#### [Consigna A]
Copia del fragmento sobre Frida todo lo que va desde "El tiempo era" hasta "la palabra engañosa?".
#### [Consigna B]
Responde, según el fragmento sobre Frida, estas preguntas:
(i) ¿Qué figuró en su momento como medio de expresión de Frida a través del teatro?
(ii) ¿Qué animal pone el fragmento como ejemplo de un dibujo que podía bastar para plasmar lo que ella sentía?
(iii) ¿De qué iglesia provenían los rezos que se oían del otro lado de la pared?

═══ Fragmento para leer

Frida me contaría después que para ella esa migración había llegado a tener incluso otras formas, porque en su momento el cuerpo figuró como el medio de expresión a través del teatro, y después se dio cuenta de que dibujar una tortuga, por ejemplo, podía bastar para plasmar lo que sentía.
El tiempo era limitado. Al concluir la sesión habíamos excedido las horas asignadas para el uso del espacio. Del otro lado de la pared los rezos provenientes de la iglesia del Santuario se habían silenciado, y solo llegaba hasta nosotros, de vez en cuando, alguna voz infantil o el rechinido de las llantas sobre el asfalto caliente que nos aguardaba a las afueras del convento. No pregunté a Frida qué sucedería con el otro, el lector, el espectador, qué hay de la ambigüedad en el lenguaje de una imagen o del cuerpo, pero asumo que eso en un principio no importa si para ella los trazos marcados logran desahogar esta opresión que invade mi garganta. Además, ¿no es también la palabra engañosa?

══════
═══ Ítems proporcionados

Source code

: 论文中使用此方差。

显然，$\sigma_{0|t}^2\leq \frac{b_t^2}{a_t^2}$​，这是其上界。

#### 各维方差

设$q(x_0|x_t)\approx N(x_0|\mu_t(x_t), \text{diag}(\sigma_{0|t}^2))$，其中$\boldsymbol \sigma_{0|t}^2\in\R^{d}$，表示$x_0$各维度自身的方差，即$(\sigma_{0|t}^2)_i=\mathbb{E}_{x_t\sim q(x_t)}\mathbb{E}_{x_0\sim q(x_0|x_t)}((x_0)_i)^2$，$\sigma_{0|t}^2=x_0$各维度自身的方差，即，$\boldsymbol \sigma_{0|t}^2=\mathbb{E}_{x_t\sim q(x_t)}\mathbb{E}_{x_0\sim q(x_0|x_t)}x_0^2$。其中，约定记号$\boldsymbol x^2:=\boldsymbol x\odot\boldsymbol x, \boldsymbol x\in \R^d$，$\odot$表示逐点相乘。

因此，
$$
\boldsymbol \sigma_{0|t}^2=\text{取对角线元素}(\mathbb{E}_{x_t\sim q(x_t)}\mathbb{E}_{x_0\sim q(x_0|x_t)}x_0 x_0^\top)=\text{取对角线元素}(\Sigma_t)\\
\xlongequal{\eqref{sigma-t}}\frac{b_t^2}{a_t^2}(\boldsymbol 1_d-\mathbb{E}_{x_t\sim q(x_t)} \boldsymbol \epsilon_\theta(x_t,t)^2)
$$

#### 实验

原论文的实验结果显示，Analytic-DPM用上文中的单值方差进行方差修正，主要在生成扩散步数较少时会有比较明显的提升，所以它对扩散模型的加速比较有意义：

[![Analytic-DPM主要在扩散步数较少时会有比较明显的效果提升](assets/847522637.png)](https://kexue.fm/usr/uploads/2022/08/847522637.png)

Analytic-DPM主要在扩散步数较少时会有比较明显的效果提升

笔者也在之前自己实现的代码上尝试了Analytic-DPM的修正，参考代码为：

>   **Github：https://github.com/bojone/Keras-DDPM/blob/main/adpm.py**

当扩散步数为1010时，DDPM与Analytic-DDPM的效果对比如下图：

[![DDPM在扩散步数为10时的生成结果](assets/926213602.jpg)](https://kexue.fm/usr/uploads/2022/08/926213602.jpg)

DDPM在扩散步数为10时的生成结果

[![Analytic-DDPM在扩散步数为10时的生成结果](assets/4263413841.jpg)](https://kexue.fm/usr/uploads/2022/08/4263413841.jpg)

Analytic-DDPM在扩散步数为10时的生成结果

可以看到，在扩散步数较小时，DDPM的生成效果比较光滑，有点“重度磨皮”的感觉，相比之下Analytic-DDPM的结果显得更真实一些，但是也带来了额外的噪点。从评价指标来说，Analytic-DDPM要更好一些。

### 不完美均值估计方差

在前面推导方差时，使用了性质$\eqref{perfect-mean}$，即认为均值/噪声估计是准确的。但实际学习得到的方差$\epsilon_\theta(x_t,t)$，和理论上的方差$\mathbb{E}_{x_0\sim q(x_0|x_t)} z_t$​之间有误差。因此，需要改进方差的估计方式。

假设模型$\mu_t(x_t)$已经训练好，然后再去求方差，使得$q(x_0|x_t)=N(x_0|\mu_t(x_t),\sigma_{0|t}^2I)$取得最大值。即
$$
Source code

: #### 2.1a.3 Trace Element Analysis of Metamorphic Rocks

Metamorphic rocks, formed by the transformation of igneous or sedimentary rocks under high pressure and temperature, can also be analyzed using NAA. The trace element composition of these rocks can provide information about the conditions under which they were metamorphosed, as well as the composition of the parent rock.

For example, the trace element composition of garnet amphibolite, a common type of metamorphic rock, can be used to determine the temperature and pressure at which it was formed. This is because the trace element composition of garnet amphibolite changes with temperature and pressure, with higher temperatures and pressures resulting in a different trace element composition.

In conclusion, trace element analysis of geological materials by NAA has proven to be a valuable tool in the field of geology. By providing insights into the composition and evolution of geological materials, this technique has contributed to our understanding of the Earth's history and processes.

══════

#### [Espacio de respuesta A]
El tiempo era limitado. Al concluir la sesión habíamos excedido las horas asignadas para el uso del espacio. Del otro lado de la pared los rezos provenientes de la iglesia del Santuario se habían silenciado, y solo llegaba hasta nosotros, de vez en cuando, alguna voz infantil o el rechinido de las llantas sobre el asfalto caliente que nos aguardaba a las afueras del convento. No pregunté a Frida qué sucedería con el otro, el lector, el espectador, qué hay de la ambigüedad en el lenguaje de una imagen o del cuerpo, pero asumo que eso en un principio no importa si para ella los trazos marcados logran desahogar esta opresión que invade mi garganta. Además, ¿no es también la palabra engañosa?

#### [Espacio de respuesta B]
(i) El cuerpo figuró como medio de expresión a través del teatro.
(ii) El ejemplo es una tortuga.
(iii) Los rezos provenían de la iglesia del Santuario.